**What is needed**
Transcribe the listing below exactly, from its first line through the line with "Figure 1. Schematic workflow of the proposed". Omit the pictures.

**Supplied information**
.....

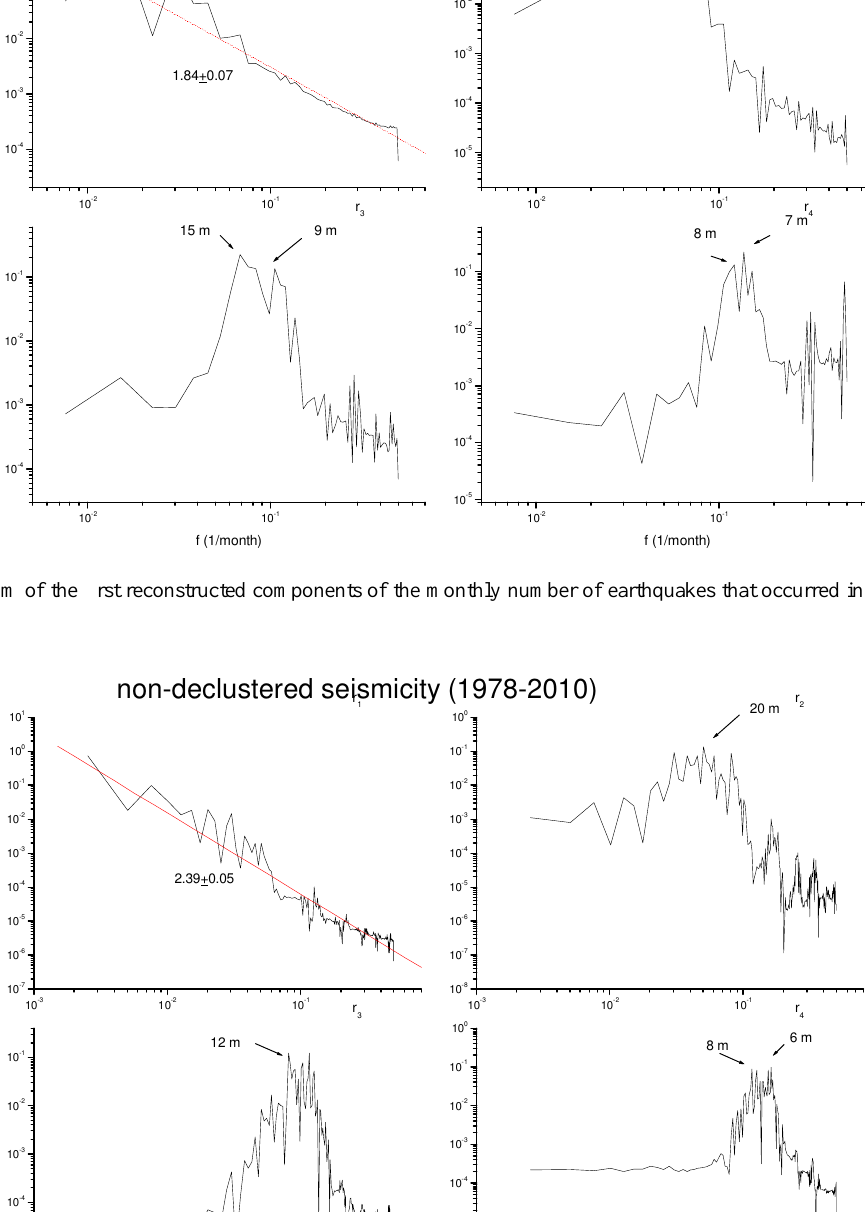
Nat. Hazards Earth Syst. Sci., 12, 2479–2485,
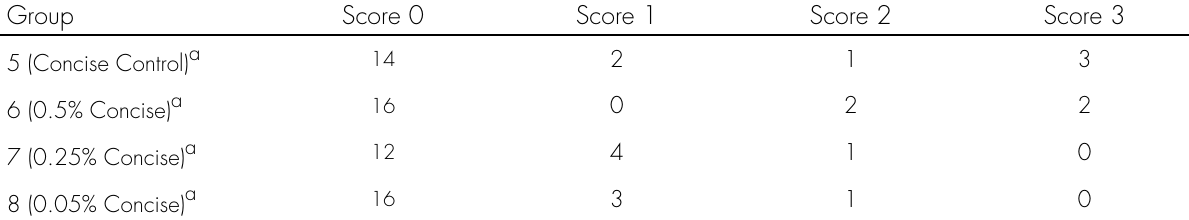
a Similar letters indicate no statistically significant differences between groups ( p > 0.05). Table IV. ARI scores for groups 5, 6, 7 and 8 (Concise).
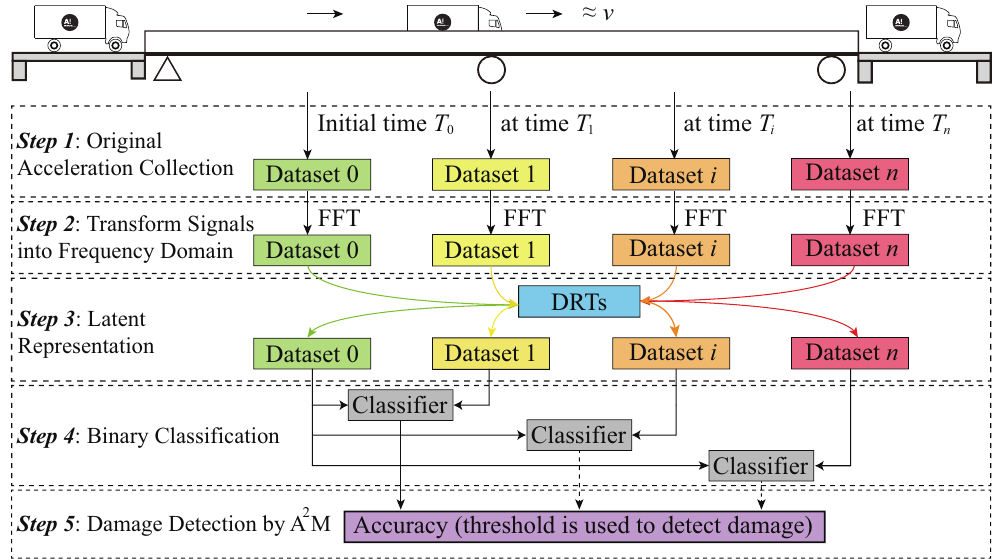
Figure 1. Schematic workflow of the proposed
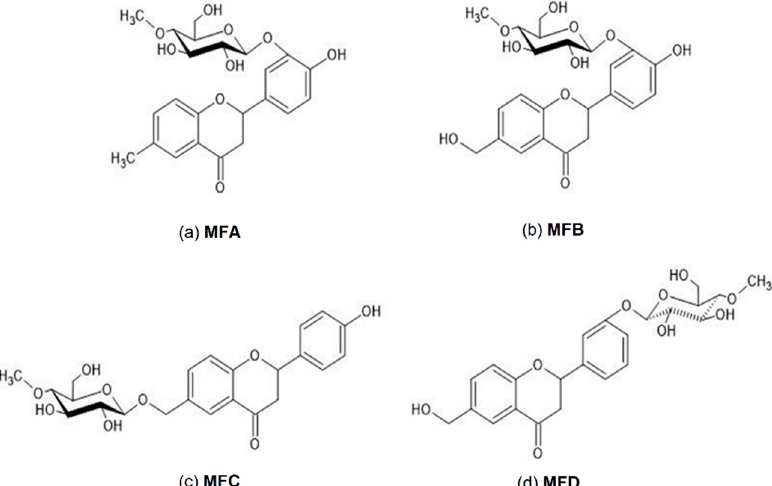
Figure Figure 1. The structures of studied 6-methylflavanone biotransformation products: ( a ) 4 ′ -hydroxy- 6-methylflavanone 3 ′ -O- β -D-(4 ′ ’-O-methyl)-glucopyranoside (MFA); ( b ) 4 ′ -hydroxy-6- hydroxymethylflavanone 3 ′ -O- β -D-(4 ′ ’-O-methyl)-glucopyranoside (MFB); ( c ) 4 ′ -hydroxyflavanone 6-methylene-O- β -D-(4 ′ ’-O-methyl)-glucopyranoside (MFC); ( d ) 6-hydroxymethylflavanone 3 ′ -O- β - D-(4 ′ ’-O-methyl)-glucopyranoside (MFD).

.....

**Task response**
Nat. Hazards Earth Syst. Sci., 12, 2479–2485,
a Similar letters indicate no statistically significant differences between groups ( p > 0.05). Table IV. ARI scores for groups 5, 6, 7 and 8 (Concise).
Figure 1. Schematic workflow of the proposed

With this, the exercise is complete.